O mesmo serve para aqueles que visitam campos de tiro por hobby - eles simplesmente poderiam encontrar uma nova atividade. Mas, para muitos daqueles que têm as armas como uma paixão, isso não traria muito conforto.
“Eles perderiam um pouco o prazer, porque preferem comprar uma arma a uma televisão ou qualquer outra coisa. Mas, por outro lado, muitas pessoas ainda estariam vivas. E acho que isso supera a perda de prazer”.
Notícia publicada na BBC Brasil , em 29 de julho de 2018.
Jorge Hessen* comenta
Lemos na reportagem que há os que ainda defendem o armamento da população. Realmente, a mera presença de uma arma torna o comportamento do homem mais agressivo. Mas a história comprova que a violência está entranhada na natureza humana, e armas de fogo não são necessariamente um pré-requisito para a violência social. Concordamos que se todas as armas de fogo desaparecessem da face da Terra, guerras e conflitos civis continuariam a acontecer por outros meios.
Não somos tão ingênuos a ponto de acreditar que a restrição (proibição) do uso de armas de fogo equacione definitiva e imediatamente o problema da violência. Uma arma de fogo pode ser substituída por outras, talvez não tão eficientes. E mais, na ausência de estrutura da aparelhagem repressora e preventiva do Estado, as armas de fogo continuarão chegando às mãos dos indivíduos descompromissados com o bem e fazendo suas vítimas. Por isso, é importantíssimo meditar que devemos aprender a desarmar, antes de tudo, nossos espíritos, e isso só se consegue pelo exercício do amor e da fraternidade.
Consterna-nos saber que o Brasil é um dos líderes mundiais em casos de mortes produzidas com a utilização de armas de fogo, destarte, a sociedade clama por soluções efetivas para o problema da violência urbana. Cremos ser falsa a segurança oferecida pelas armas, especialmente considerando o potencial de alto risco do uso da arma por familiares não habilitados, que podem causar efeitos danosos irreparáveis na vida doméstica do cidadão de bem.

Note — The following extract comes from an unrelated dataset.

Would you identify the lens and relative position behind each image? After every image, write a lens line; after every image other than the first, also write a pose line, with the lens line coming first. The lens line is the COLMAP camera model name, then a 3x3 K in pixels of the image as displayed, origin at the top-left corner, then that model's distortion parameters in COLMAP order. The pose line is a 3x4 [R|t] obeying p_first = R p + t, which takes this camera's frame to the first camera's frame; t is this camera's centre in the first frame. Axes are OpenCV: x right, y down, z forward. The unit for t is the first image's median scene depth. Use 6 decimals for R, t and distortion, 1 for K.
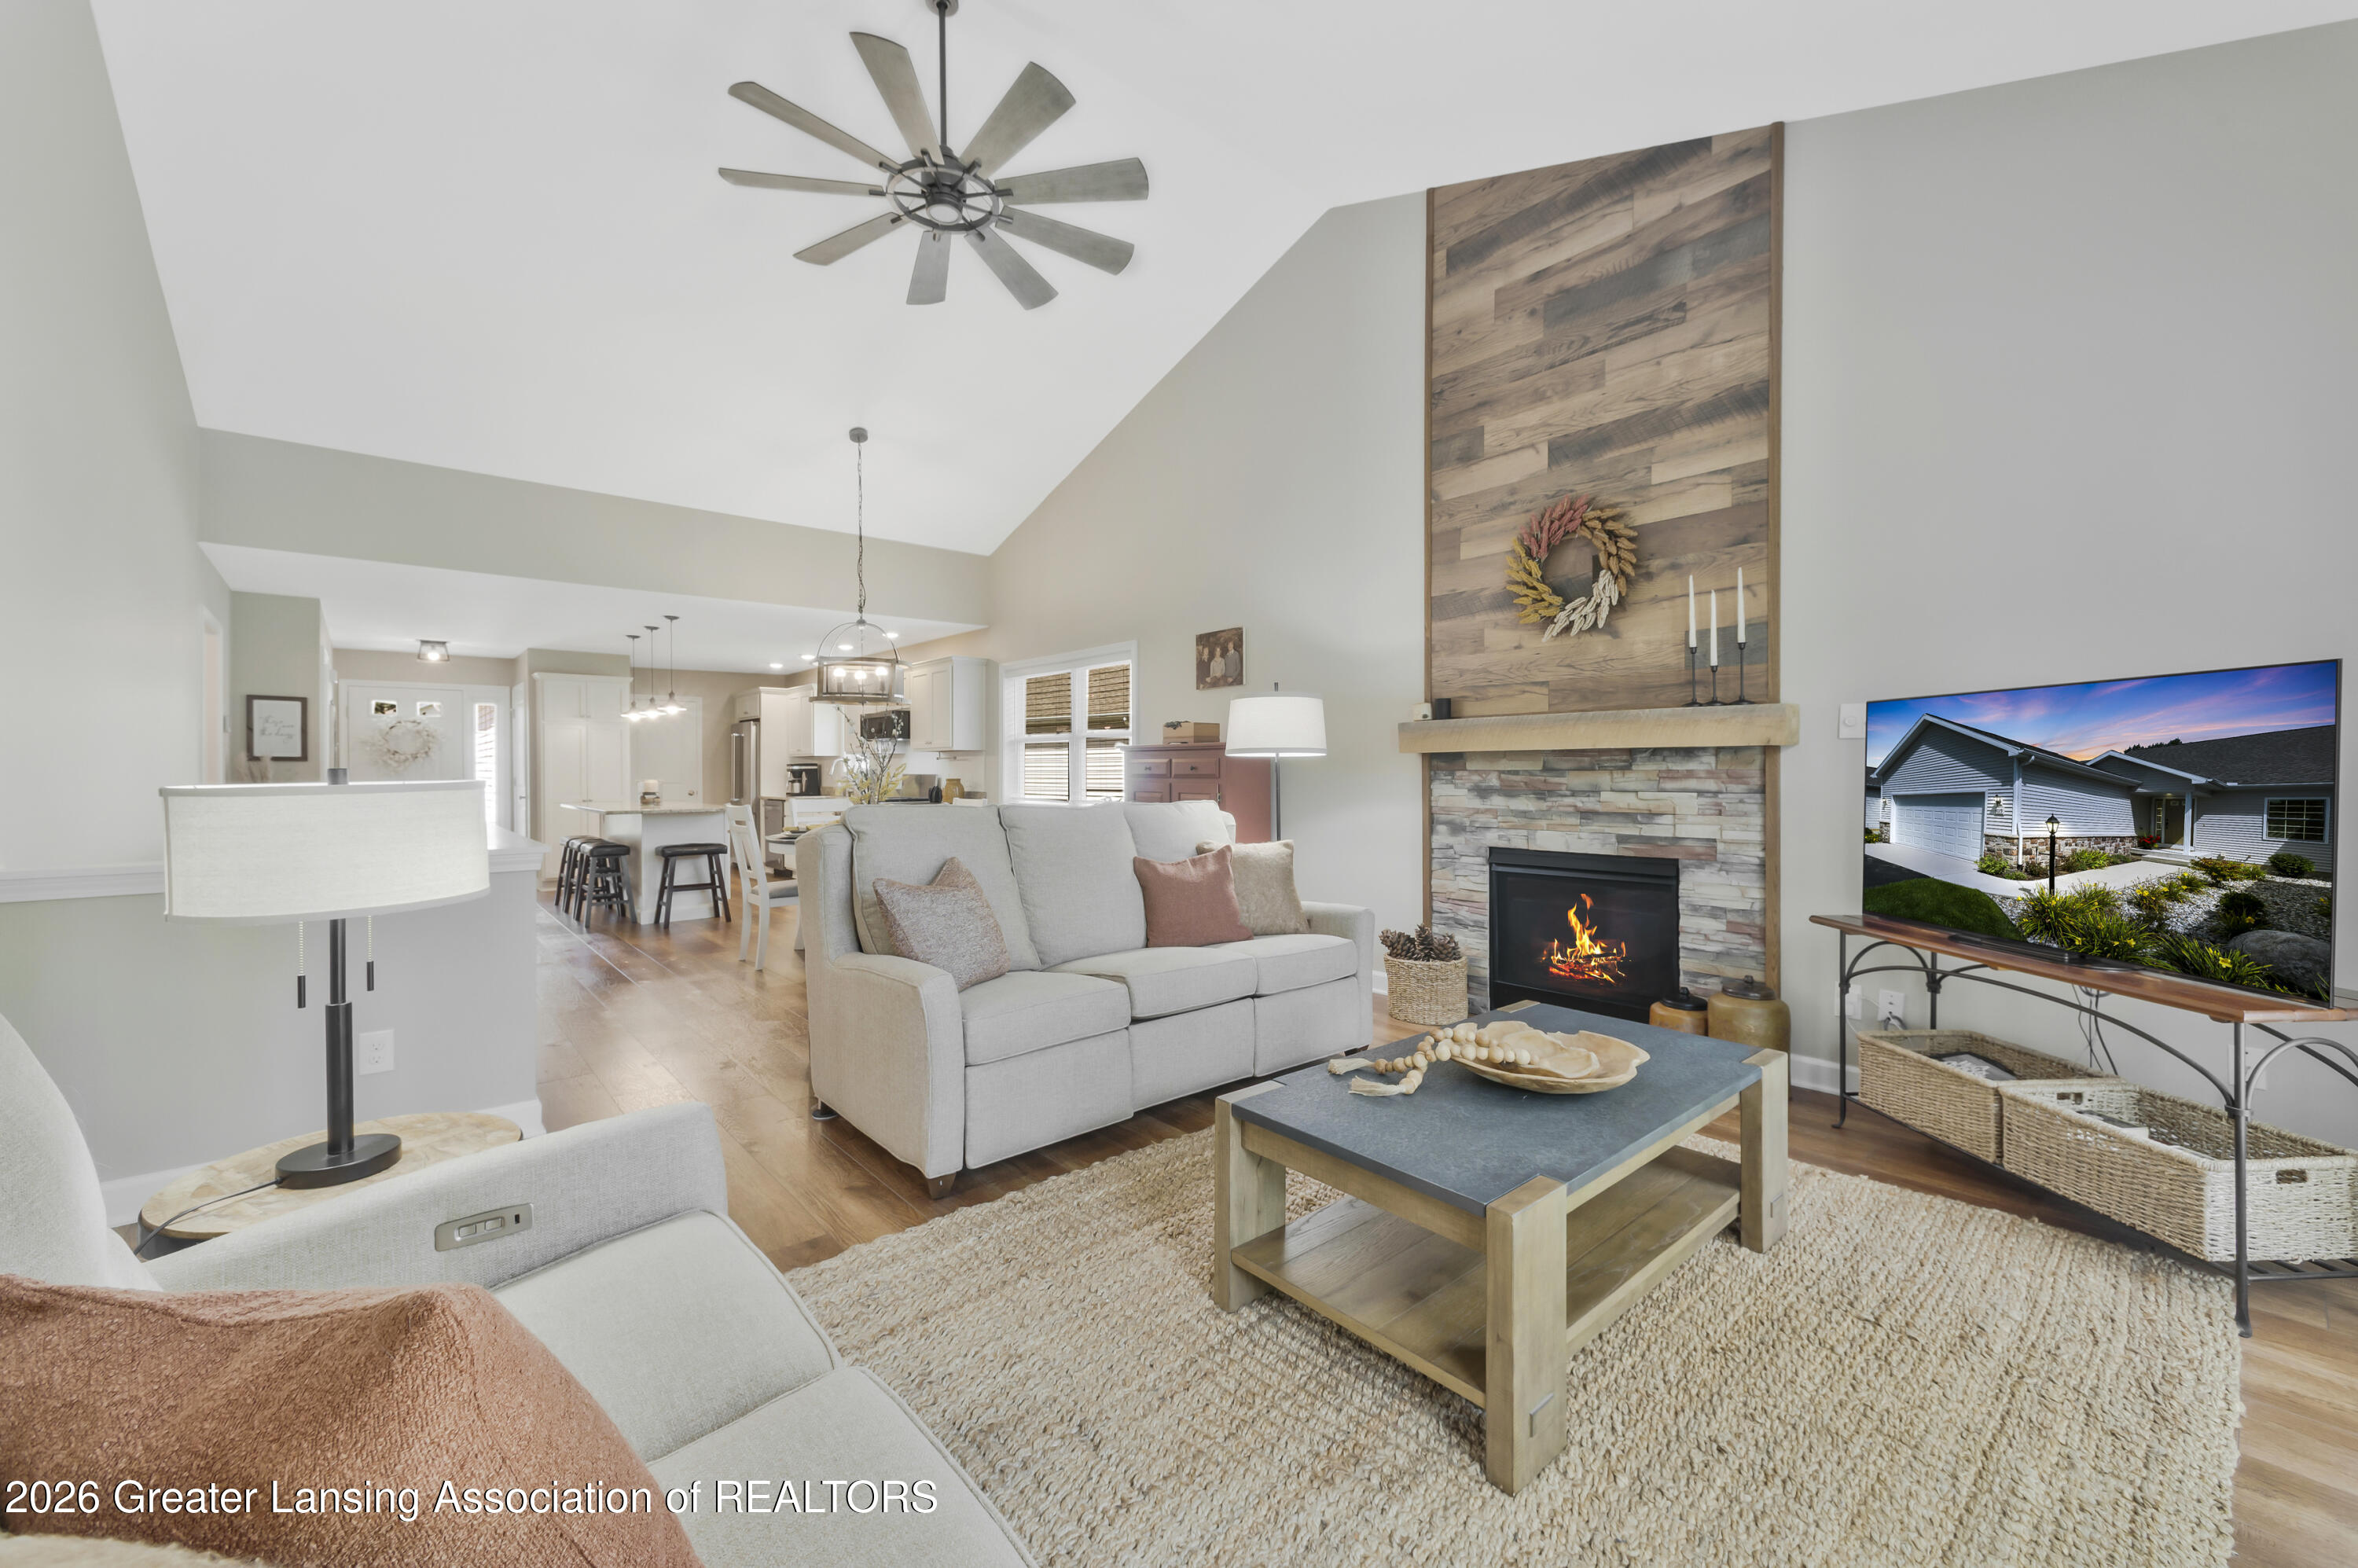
lens RADIAL K [[920.9, 0, 1169.0], [0, 920.9, 767.1], [0, 0, 1]] dist [0.000347, -0.001384]
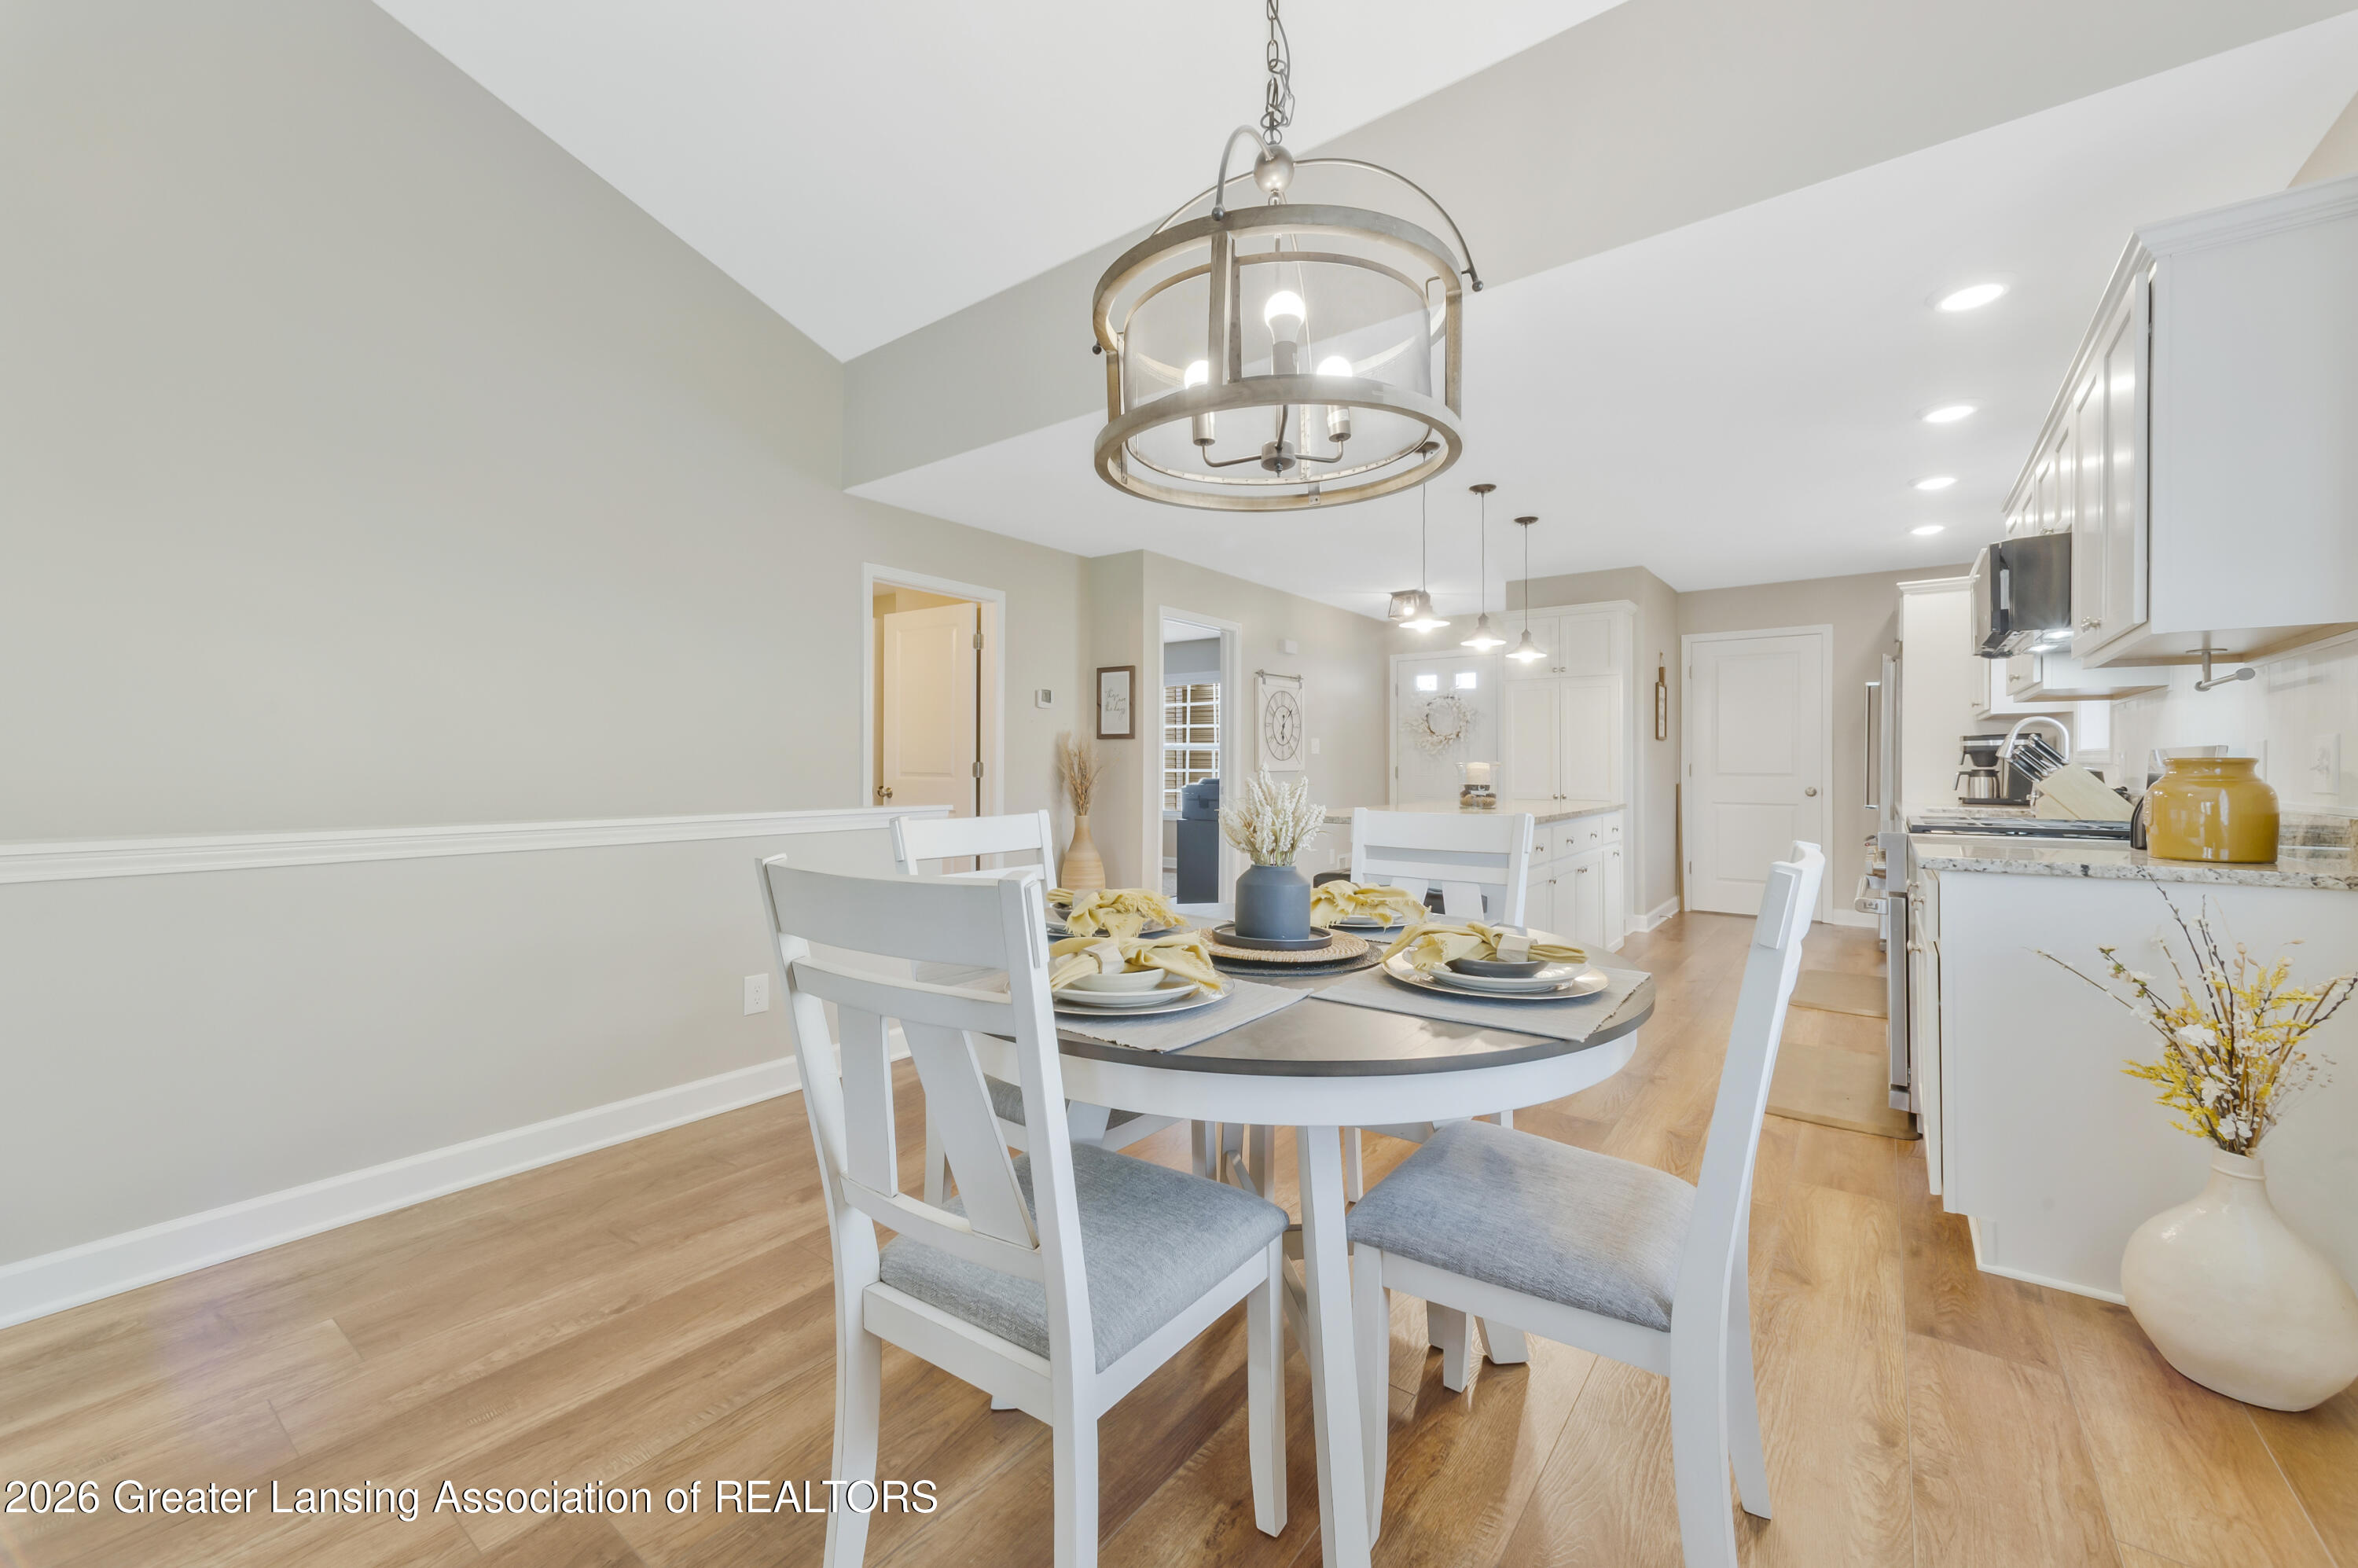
lens RADIAL K [[920.9, 0, 1175.1], [0, 920.9, 767.3], [0, 0, 1]] dist [0.000347, -0.001384]
pose [[0.227345, 0.005734, -0.973797, -0.189727], [0.001546, 0.999979, 0.006249, 0.036041], [0.973813, -0.002926, 0.227331, 1.986413]]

Os espíritas conscienciosos creem, obviamente, que uma das soluções para a criminalidade seria a proibição da venda de armas de fogo em todo o território nacional, ressalvada a aquisição pelos órgãos de segurança pública federal e estadual, municipal e pelas empresas de segurança privada regularmente constituída, na forma prevista em Lei.
É com inquietação que acompanhamos a crescente popularidade de certo “candidato à presidência” que, não obstante, jaza como um ponto fora da curva dos corrompidos, entretanto tem discorrido sobre o aparelhamento da população através da obtenção de armas de fogo. É óbvio que tal discurso preocupa bastante. Não duvidamos da integridade moral de tal candidato, contudo, suas promessas de governo têm sido controversas, ainda mesmo que esteja imbuído de boas intenções, e até mesmo reunir a seu favor excelentes cidadãos brasileiros. Todavia, insistimos dizer que o seu discurso “messiânico” para transformação social sob o látego do contra-ataque através de armas de fogo é cabalmente desfavorável à paz social. Acreditamos mais nas flores.
As leis e a ordem impostas à sociedade como resposta à exigência coletiva são aceitáveis e compreensíveis, porém, conforme advertem os Benfeitores espirituais é mais coerente nos amarmos ao invés de nos armarmos e desta forma fazermos aos outros o que desejaríamos que os outros nos fizessem.
Nesse contexto o ensinamento espírita em seu esboço filosófico e religioso (ético-moral) é e sempre será a ferramenta por excelência determinante para transformação social pela não violência.